◆ Exercise materials
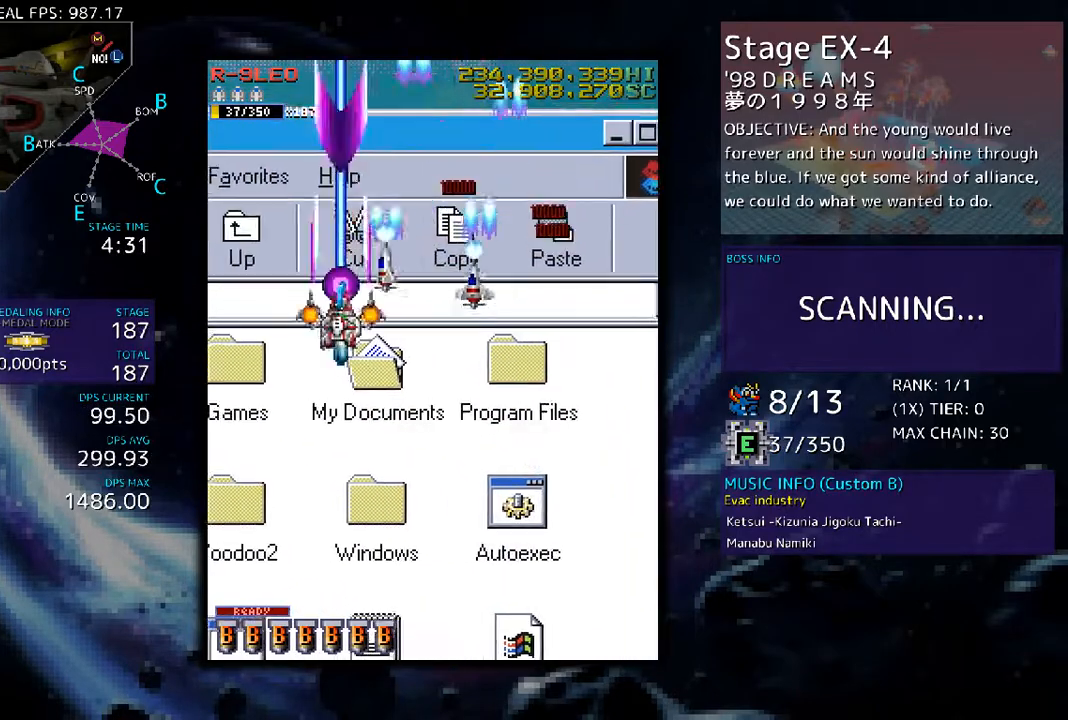
{"buttons": ["DPAD_LEFT"], "events": [[67, "DPAD_RIGHT", "down"], [301, "DPAD_DOWN", "up"], [301, "DPAD_RIGHT", "up"], [401, "DPAD_LEFT", "down"]]}
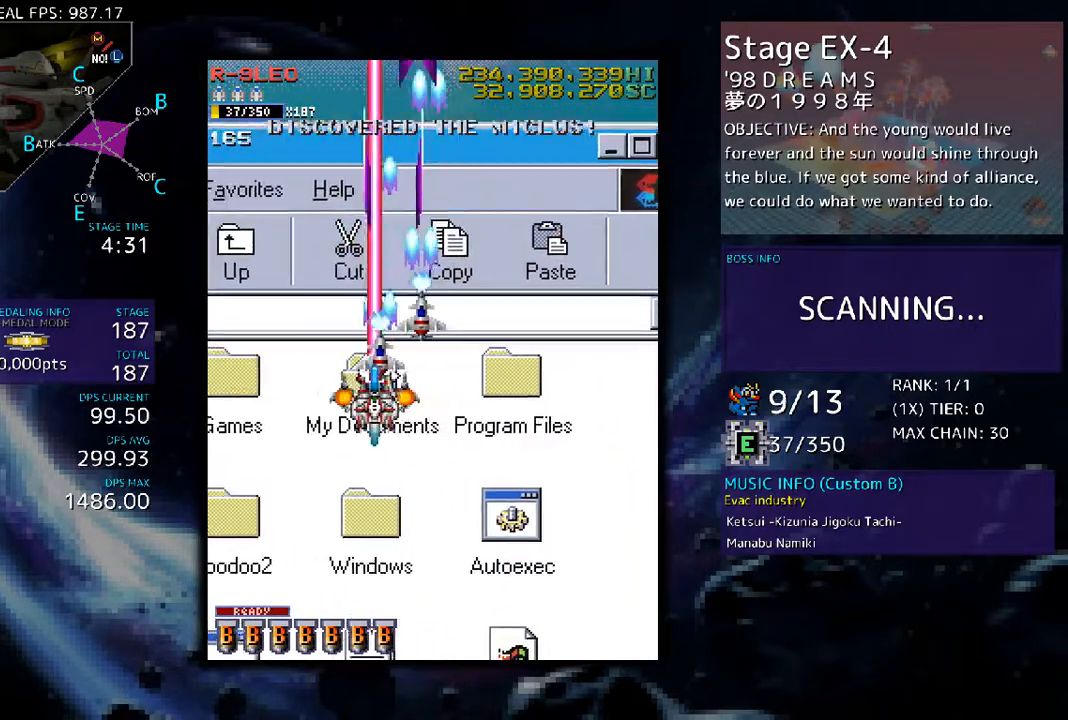
{"buttons": ["DPAD_DOWN", "DPAD_RIGHT"], "events": [[33, "DPAD_LEFT", "up"], [502, "DPAD_DOWN", "down"], [502, "DPAD_RIGHT", "down"]]}
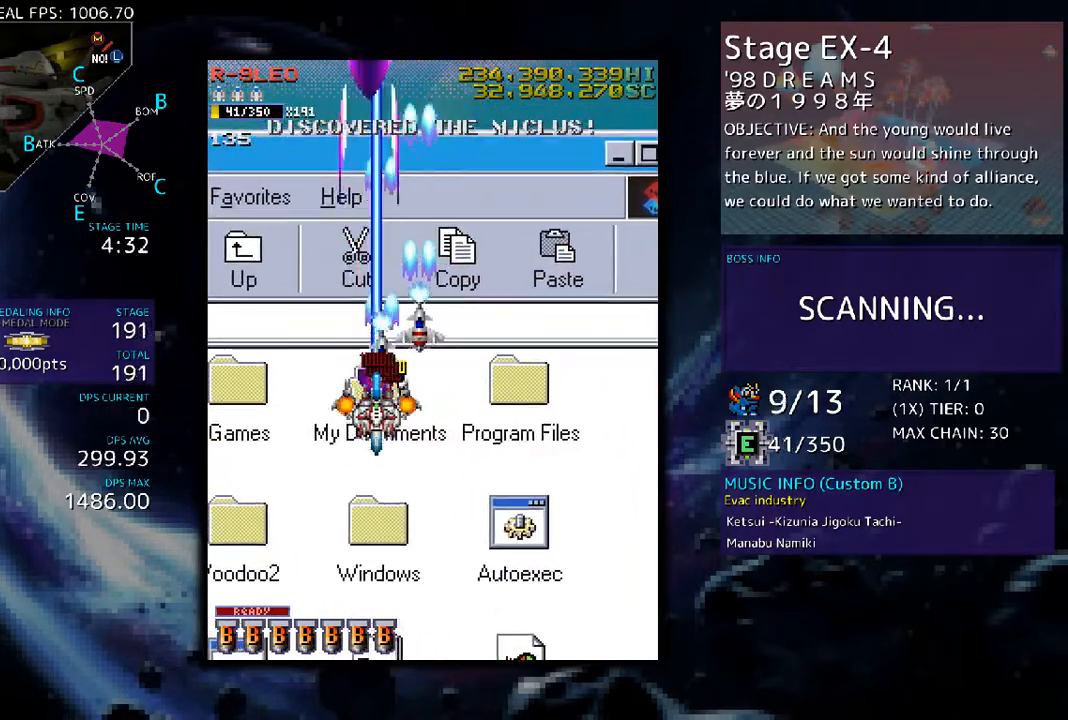
{"buttons": [], "events": [[67, "DPAD_DOWN", "up"], [67, "DPAD_RIGHT", "up"]]}
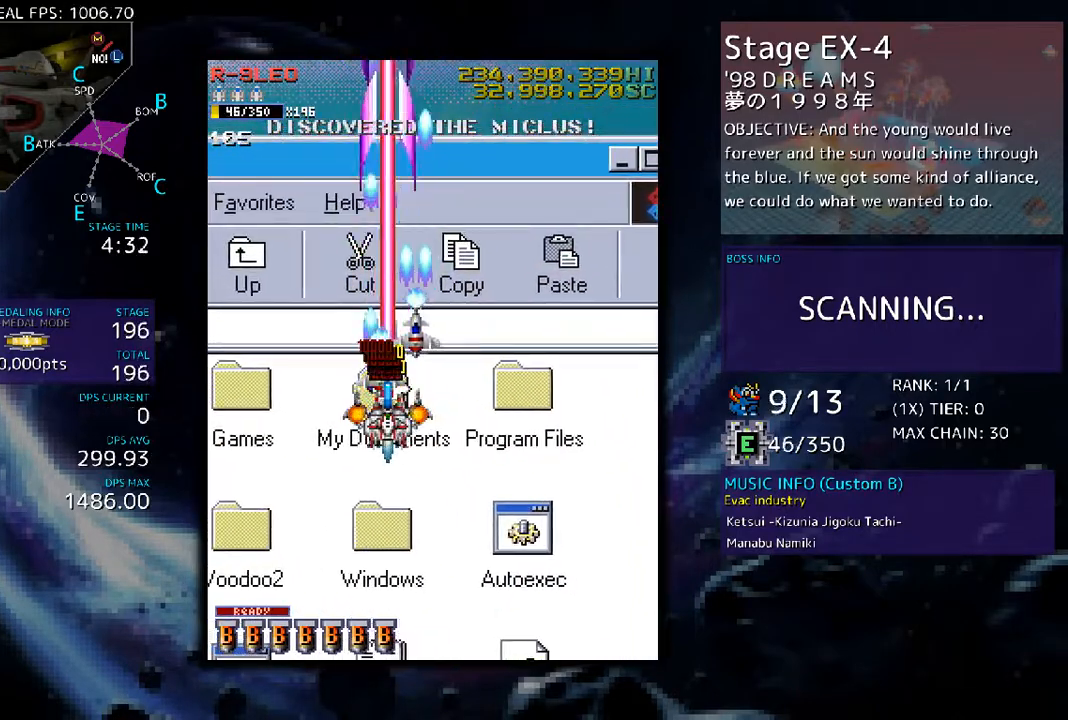
{"buttons": [], "events": []}
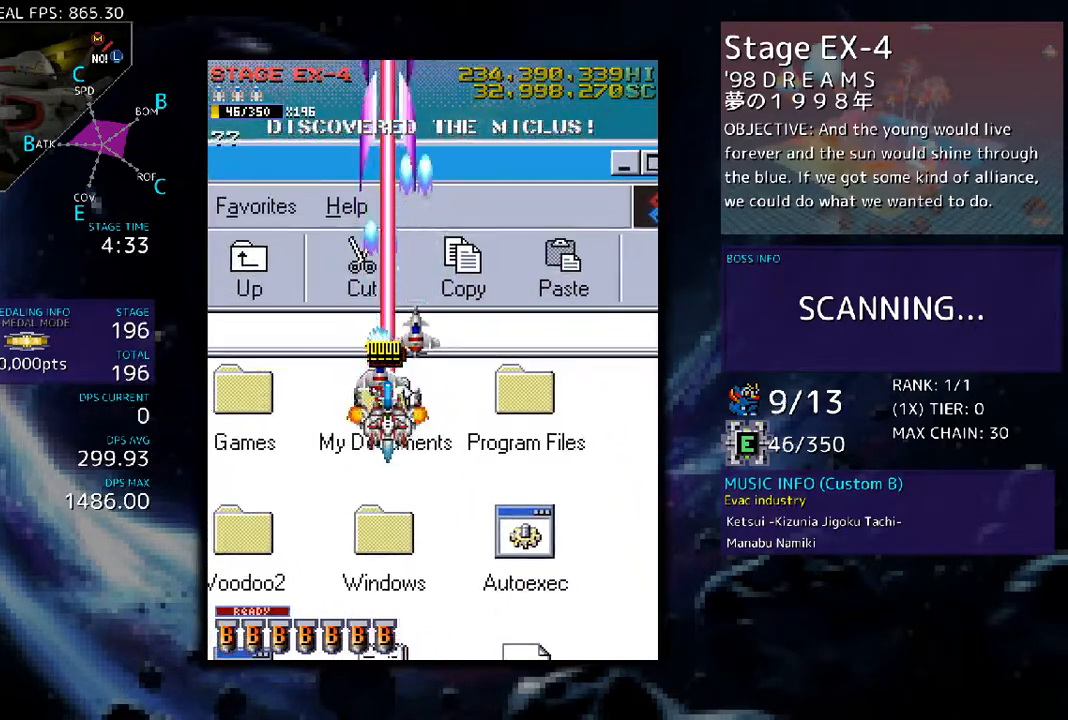
{"buttons": [], "events": []}
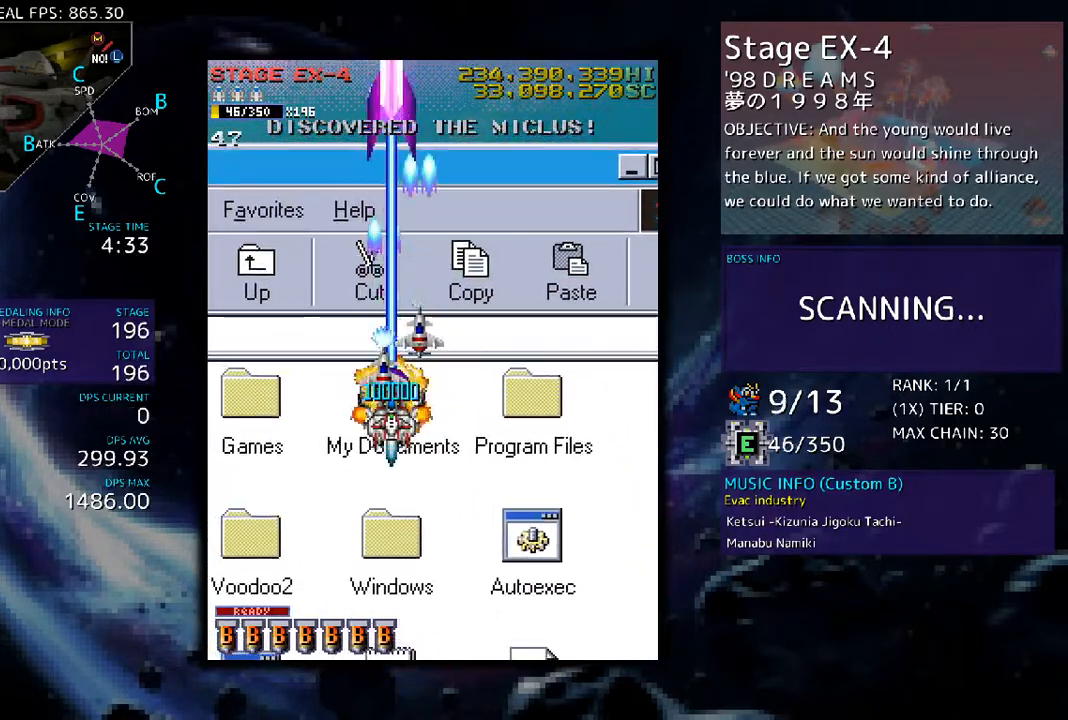
{"buttons": ["DPAD_LEFT"], "events": [[368, "DPAD_LEFT", "down"]]}
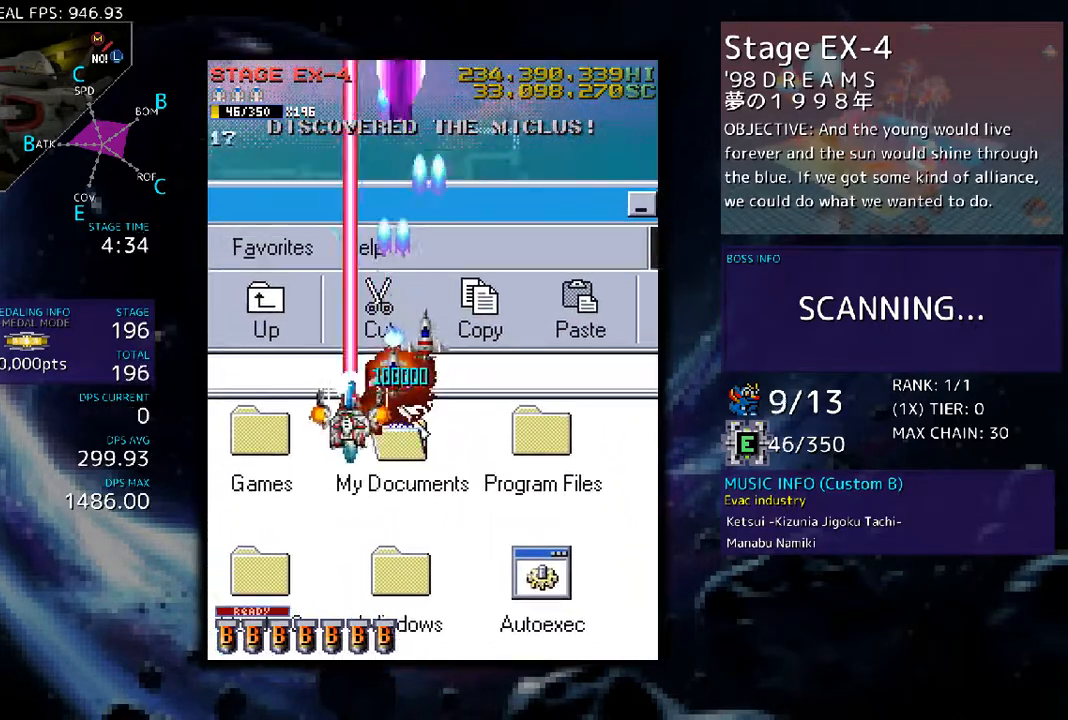
{"buttons": [], "events": [[268, "DPAD_UP", "down"], [301, "DPAD_LEFT", "up"], [301, "DPAD_UP", "up"]]}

◆ About this exercise
Write the entries out in full and exactly, omitting every picture.

◆ Solution
{"buttons": ["DPAD_LEFT"], "events": [[67, "DPAD_RIGHT", "down"], [301, "DPAD_DOWN", "up"], [301, "DPAD_RIGHT", "up"], [401, "DPAD_LEFT", "down"]]}
{"buttons": ["DPAD_DOWN", "DPAD_RIGHT"], "events": [[33, "DPAD_LEFT", "up"], [502, "DPAD_DOWN", "down"], [502, "DPAD_RIGHT", "down"]]}
{"buttons": [], "events": [[67, "DPAD_DOWN", "up"], [67, "DPAD_RIGHT", "up"]]}
{"buttons": [], "events": []}
{"buttons": [], "events": []}
{"buttons": ["DPAD_LEFT"], "events": [[368, "DPAD_LEFT", "down"]]}
{"buttons": [], "events": [[268, "DPAD_UP", "down"], [301, "DPAD_LEFT", "up"], [301, "DPAD_UP", "up"]]}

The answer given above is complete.